Question

Show that sinh(3t)*sinh(t)=1+2cosh(2t) for t≠0

Answer 1

@LolWolf, @AccessDenied, @lgbasallote

Answer 2

wait, thats wrong

Answer 3

sinh(3t)/sinh(t)=1+2cosh(2t) for t≠0

Answer 4

they aren't equal...try again

Answer 5

ok finally

Answer 6

@Algebraic! do you know how to do it?

Answer 7

yep

Answer 8

\[ \text{sinh} \; x = \frac{e^x - e^{-x}}{2} \]
We can rewrite the left-hand side to match the right-hand side.
\[ \frac{e^{3x} - e^{-3x}}{2} \div \frac{e^x - e^{-x}}{2} \\
\frac{e^{3x} - e^{-3x}}{\cancel{2}} \times \frac{\cancel{2}}{e^x - e^{-x}}\\
\frac{e^{3x} - e^{-3x}}{e^x - e^{-x}} \\
\frac{(e^x)^3 - (e^{-x})^3}{e^x - e^{-x}} \]

If we consider the numerator as a difference of cubes, we can factor it like this: \( a^3 - b^3 = (a - b)(a^2 + ab + b^2)\).
Notice that this creates a factor in the denominator that is also in the numerator.

Answer 9

When the factors cancel, this remains:
\[ \frac{\cancel{(e^x - e^{-x})}((e^x)^2 + e^x e^{-x} + (e^{-x})^2)}{\cancel{e^x - e^{-x}}} \\
= e^{2x} + 1 + e^{-2x} \]
Which starts to look a lot like 2cosh 2x + 1, it should be simple manipulation to justify that from there.

Answer 10

@AccessDenied YOU ROCK, thanks so much!!

Answer 11

I should note that I am using x instead of t.
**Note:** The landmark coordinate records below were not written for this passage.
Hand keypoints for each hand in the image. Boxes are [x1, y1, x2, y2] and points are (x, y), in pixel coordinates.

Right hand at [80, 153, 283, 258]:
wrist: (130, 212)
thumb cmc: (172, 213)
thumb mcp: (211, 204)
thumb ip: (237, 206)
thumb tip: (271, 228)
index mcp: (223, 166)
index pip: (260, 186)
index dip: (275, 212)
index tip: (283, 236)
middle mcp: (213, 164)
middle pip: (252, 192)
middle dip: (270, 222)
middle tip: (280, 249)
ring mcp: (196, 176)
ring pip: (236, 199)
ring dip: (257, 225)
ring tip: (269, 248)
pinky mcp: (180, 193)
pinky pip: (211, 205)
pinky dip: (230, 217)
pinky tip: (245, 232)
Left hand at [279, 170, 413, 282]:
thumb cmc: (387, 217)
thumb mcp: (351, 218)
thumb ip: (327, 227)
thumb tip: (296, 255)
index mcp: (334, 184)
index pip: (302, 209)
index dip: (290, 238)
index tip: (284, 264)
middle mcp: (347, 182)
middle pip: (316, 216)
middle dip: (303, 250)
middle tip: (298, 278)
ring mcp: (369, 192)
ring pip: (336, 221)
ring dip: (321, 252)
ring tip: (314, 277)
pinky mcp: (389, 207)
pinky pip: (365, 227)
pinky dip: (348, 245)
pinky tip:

My bad. :P

Answer 12

and, I'm glad to help! :)

Answer 13

thanks so much again

Answer 14

don't forget, you can redeem your medals for cash prizes at the end of every month.

Answer 15

So we know:
\[
\sinh x=\frac{e^x-e^{-x}}{2}
\]Therefore:
\[
\sinh 3x=\frac{e^{3x}-e^{-3x}}{2}
\]So:
\[
\frac{\sinh(3t)}{\sinh(t)}=\frac{2}{e^x-e^{-x}}\cdot\frac{e^{3x}-e^{-3x}}{2}=\frac{2e^x}{e^{2x}-1}\cdot\frac{e^{6x}-1}{2e^{3x}}=\\
\frac{2e^x}{e^{2x}-1}\cdot\frac{e^{6x}-1}{2e^{3x}}=\frac{(e^{2x}-1)(e^{4x}+e^{2x}+1)}{e^{2x}(e^{2x}-1)}=\\
\frac{e^{4x}+e^{2x}+1}{e^{2x}}=e^{2x}+1+e^{-2x}=1+2\cosh x
\]Ahh, this takes forever... and I mad a mistake halfway through, so I had to restart... anyways, +1 internets to @AccessDenied

Answer 16

lol, thanks for you valiant effort @LolWolf

Answer 17

Valiantly late, haha, but, yes